Document text:
○ ○ ○ ○ ○

Comparative Law Academy: the ECHR and the FCC

Another round of reports from the W&L Law students spending two weeks in Germany for the Comparative Law Academy, which brings together American and German law students for a scholarly exchange on both countries’ legal systems. The students visited the European Court of Human Rights in Strasbourg, France and the German Federal Constitutional Court in Karlsruhe, Germany. Oh, and there was some good eating as well.

May 13, 2011 – Emerald Berg

Bonjour from Strasbourg France! This morning we boarded a transnational train, left Germany behind, and headed 4 miles not so deep into France. Strasbourg is fused with Franco-Germanic culture, architecture and food! Rhineland black and white timber-framed buildings sit alongside the Petite-France district with open air cafes facing the canals that surround the city. French crepes and German sauerkraut are sold at the same restaurant. It may truly be the first fusion culture.

Strasbourg is the seat of over twenty international institutions, including the Council of Europe and of the European Parliament, of which it is the official seat. Strasbourg is considered the legislative and democratic capital of the European Union, while Brussels is considered the executive and administrative capital and Luxembourg the judiciary and financial capital. We arrived with enough time to get a quick peek at the city and its famous sandstone Gothic Cathedral before heading off to our main destination and purpose for being there, our visit at the European Court of Human Rights (ECHR).

○ ○ ○ ○ ○

Information provided:

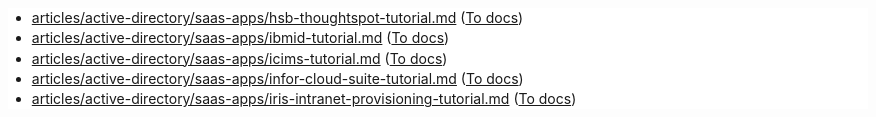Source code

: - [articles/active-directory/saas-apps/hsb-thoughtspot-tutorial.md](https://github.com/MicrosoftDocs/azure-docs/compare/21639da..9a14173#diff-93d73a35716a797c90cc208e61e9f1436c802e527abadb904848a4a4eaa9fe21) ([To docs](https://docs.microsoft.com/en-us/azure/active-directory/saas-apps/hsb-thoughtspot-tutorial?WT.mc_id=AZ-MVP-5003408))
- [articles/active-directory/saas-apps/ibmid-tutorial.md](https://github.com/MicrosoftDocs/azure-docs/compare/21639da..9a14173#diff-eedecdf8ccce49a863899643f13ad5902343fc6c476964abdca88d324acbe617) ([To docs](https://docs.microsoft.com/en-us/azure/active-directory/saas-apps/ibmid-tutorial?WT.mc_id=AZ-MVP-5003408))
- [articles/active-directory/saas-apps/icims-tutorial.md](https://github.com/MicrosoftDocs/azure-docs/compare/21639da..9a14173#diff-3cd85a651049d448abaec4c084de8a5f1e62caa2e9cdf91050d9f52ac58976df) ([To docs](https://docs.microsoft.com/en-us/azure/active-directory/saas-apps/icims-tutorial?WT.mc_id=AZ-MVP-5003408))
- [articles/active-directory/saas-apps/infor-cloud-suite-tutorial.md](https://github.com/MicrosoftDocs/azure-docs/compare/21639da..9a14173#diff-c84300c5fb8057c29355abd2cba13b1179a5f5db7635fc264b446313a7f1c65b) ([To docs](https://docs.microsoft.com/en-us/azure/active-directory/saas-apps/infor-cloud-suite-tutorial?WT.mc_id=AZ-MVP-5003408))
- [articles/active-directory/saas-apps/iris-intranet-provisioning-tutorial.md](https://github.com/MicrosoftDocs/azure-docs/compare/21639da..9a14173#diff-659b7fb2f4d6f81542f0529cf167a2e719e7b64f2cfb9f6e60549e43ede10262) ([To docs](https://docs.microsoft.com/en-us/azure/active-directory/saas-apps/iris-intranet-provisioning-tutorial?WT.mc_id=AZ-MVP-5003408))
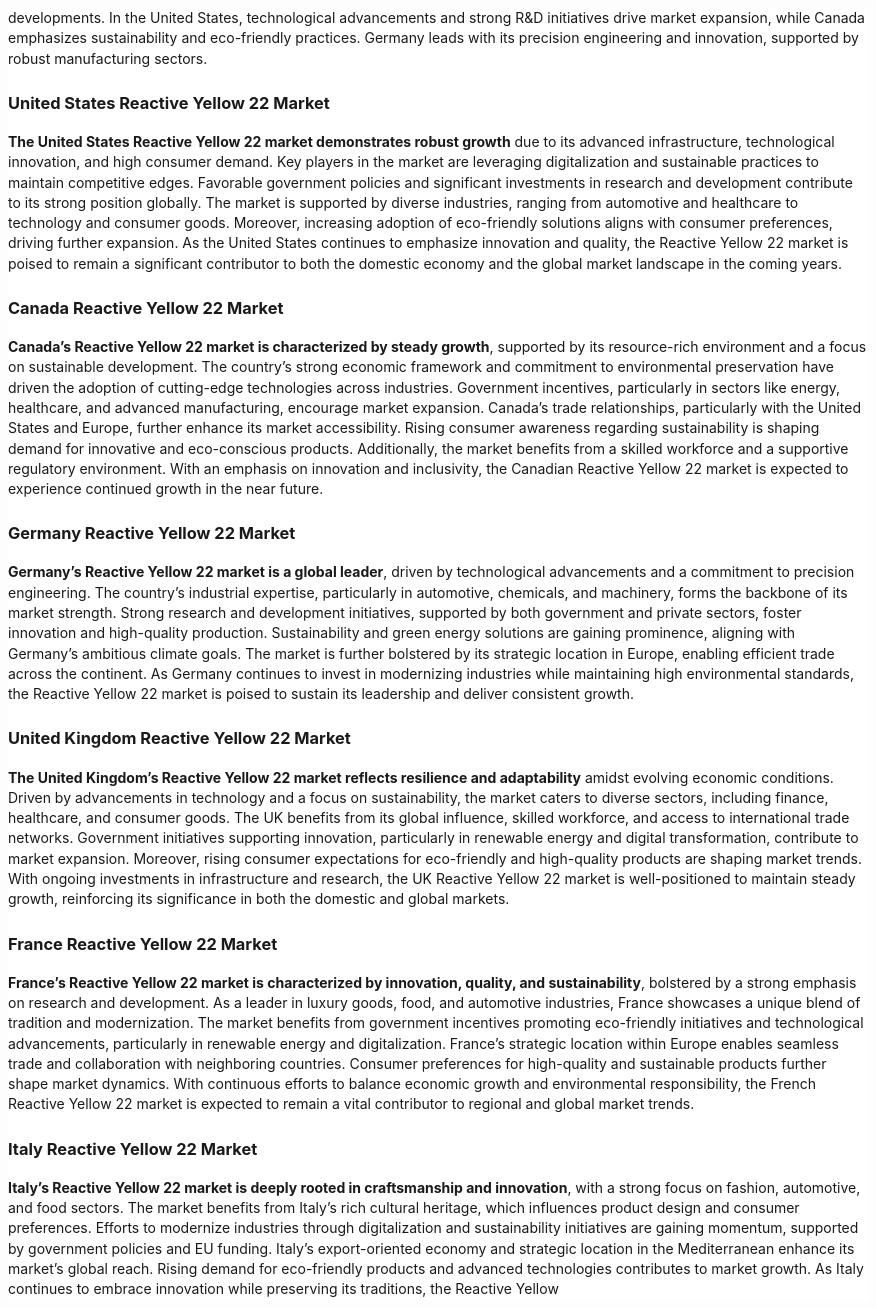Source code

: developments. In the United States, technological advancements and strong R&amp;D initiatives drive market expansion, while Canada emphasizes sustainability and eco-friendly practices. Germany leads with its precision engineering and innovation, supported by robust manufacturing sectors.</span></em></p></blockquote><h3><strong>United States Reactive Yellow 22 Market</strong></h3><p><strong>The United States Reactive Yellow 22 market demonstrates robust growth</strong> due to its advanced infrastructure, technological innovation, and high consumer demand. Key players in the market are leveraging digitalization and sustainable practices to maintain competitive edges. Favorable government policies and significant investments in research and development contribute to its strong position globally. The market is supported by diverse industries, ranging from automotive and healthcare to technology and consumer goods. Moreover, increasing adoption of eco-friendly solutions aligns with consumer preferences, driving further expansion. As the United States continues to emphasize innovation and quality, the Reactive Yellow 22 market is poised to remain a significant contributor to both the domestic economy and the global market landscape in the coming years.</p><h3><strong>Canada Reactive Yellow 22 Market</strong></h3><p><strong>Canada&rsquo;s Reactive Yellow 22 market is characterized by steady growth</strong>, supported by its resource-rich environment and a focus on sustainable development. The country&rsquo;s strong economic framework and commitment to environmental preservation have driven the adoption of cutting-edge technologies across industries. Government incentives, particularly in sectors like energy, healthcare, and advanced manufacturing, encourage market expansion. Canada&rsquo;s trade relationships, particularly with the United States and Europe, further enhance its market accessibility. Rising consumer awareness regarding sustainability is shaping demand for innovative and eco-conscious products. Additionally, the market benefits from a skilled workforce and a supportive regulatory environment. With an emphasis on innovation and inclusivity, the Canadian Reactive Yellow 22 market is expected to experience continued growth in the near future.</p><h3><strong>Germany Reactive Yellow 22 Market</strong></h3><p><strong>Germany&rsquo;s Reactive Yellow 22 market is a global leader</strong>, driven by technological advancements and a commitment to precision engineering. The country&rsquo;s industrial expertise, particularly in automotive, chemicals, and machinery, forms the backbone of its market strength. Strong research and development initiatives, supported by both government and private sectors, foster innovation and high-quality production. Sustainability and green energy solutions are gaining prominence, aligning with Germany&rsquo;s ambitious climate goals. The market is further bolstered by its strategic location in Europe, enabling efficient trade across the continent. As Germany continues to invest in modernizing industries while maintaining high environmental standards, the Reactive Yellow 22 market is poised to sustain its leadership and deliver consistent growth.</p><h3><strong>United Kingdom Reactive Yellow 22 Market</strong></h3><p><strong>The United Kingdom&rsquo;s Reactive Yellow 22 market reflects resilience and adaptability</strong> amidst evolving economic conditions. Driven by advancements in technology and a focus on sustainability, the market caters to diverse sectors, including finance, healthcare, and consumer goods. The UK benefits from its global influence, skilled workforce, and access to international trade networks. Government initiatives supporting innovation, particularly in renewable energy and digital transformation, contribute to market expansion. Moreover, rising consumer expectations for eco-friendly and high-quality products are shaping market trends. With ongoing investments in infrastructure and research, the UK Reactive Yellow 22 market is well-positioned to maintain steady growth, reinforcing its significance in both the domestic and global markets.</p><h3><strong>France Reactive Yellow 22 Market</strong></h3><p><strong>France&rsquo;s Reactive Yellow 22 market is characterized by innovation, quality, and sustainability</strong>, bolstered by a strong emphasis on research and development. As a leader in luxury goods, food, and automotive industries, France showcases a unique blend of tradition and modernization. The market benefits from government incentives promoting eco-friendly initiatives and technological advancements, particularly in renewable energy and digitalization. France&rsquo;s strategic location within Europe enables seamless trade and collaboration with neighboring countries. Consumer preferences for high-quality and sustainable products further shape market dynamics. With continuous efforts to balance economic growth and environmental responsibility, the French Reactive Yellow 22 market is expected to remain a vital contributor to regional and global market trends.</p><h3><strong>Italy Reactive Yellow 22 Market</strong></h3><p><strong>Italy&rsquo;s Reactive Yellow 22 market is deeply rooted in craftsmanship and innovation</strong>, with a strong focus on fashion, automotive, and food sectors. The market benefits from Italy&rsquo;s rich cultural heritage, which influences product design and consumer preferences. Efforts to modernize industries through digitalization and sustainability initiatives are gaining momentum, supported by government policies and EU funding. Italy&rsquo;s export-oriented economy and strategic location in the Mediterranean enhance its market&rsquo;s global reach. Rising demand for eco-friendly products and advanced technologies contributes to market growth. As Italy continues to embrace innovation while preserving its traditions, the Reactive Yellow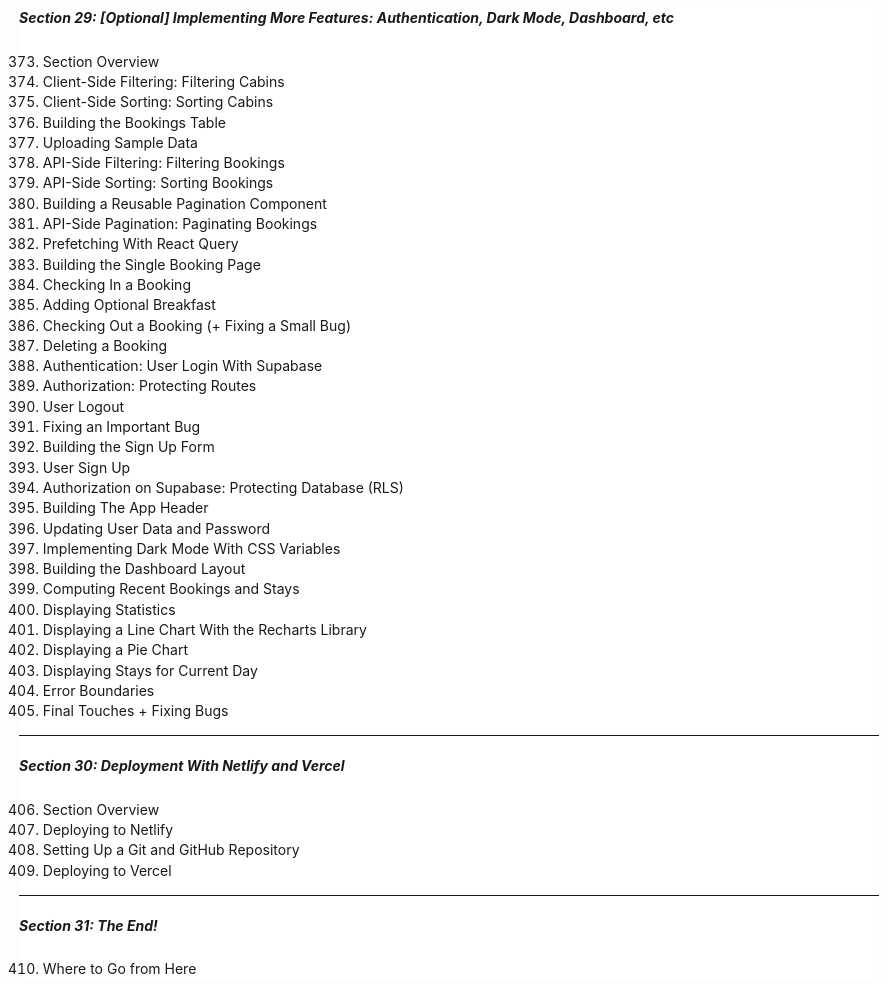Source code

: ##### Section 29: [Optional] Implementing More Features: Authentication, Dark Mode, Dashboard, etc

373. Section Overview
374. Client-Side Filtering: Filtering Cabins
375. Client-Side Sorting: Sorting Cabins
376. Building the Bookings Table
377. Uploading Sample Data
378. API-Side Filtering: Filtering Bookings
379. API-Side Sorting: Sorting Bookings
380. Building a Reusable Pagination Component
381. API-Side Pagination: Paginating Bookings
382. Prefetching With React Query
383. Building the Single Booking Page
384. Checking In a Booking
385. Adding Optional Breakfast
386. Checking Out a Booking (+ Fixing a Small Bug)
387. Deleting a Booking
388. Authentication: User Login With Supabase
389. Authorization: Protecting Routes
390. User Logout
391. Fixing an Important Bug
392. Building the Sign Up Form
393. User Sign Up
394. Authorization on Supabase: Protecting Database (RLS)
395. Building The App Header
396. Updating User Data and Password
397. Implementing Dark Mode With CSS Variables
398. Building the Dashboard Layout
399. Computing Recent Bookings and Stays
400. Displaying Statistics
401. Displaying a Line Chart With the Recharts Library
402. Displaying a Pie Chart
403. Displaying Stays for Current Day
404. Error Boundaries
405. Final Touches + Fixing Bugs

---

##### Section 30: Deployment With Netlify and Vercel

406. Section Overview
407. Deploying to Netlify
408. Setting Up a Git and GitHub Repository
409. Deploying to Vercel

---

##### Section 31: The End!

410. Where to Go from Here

○ ○ ○ ○ ○

What to do:
#1 In the Comparative Law Academy report, which city is described as the executive and administrative capital of the European Union?
#2 Extract the passage of the Comparative Law Academy report between "Bonjour from Strasbourg" and "first fusion culture.", inclusive.
#3 Extend the Comparative Law Academy report by writing what comes after its final sentence.
The items have no connection to the Comparative Law Academy report.

Activity answers:
#1 Brussels

#2
Bonjour from Strasbourg France! This morning we boarded a transnational train, left Germany behind, and headed 4 miles not so deep into France. Strasbourg is fused with Franco-Germanic culture, architecture and food! Rhineland black and white timber-framed buildings sit alongside the Petite-France district with open air cafes facing the canals that surround the city. French crepes and German sauerkraut are sold at the same restaurant. It may truly be the first fusion culture.

#3
ECHR is an international court set up in 1959. From Strasbourg, the Court monitors respect for the human rights of 800 million Europeans in the 47 Council of Europe (not the EU) member States that have ratified the Convention. It rules on individual or State applications alleging violations of the civil and political rights set out in the European Convention on Human Rights. Since 1998 it has sat as a full-time court and allowed individuals to apply to it directly. The Court’s case-law makes the Convention a powerful living instrument for meeting new challenges and consolidating the rule of law and democracy in Europe.

Any mention of the ECHR must first start with the architecture. The modern building was designed by the British architect Richard Rogers in 1994. The exterior of the building is made almost entirely of glass emphasizing the ‘openness’ of the court to European citizens. On each side of the building there are two large circular chambers which resemble the scales of justice. A piece of the Berlin Wall stands in front of the Court.

When our group first arrived at the Court we met with Irek Kondak, a lawyer for the Court, Polish national, and friend of Professor Miller. He took us on a tour of the building, including a stop at the main court room. We were able to sit in the judge’s chairs and take photos. We then saw a film on the Court, its history, structure, and function.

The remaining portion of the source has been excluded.